_Data for this exercise_
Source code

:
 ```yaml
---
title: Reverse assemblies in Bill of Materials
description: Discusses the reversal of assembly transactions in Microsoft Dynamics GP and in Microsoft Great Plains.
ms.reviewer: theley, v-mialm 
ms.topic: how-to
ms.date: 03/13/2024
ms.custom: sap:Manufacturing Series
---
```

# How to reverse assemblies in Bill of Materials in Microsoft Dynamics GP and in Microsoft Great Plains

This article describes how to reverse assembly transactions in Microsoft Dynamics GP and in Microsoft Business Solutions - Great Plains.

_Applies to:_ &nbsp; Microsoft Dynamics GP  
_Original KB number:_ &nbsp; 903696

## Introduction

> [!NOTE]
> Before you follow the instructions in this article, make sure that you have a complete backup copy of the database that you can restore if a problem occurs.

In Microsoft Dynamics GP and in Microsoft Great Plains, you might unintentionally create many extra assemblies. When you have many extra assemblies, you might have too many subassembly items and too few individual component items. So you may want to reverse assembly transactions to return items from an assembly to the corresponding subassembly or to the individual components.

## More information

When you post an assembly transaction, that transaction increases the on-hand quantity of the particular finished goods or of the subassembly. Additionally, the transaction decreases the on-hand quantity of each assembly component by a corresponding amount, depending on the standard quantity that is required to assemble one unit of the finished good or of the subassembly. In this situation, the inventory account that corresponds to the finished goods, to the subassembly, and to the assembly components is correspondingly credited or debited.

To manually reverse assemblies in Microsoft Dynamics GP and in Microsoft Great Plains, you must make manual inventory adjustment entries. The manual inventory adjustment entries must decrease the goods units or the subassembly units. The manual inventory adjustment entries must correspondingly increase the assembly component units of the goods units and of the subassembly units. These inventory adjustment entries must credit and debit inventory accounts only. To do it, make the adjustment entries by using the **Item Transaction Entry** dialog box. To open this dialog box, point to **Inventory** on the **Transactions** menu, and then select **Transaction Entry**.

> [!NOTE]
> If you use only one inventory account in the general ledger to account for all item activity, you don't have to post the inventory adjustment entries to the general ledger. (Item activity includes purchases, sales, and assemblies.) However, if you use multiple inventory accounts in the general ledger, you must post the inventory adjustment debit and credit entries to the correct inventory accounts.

_Your objective_
Would you please return all lines from the listing above that contain "Materials"?

_Response below_
title: Reverse assemblies in Bill of Materials
# How to reverse assemblies in Bill of Materials in Microsoft Dynamics GP and in Microsoft Great Plains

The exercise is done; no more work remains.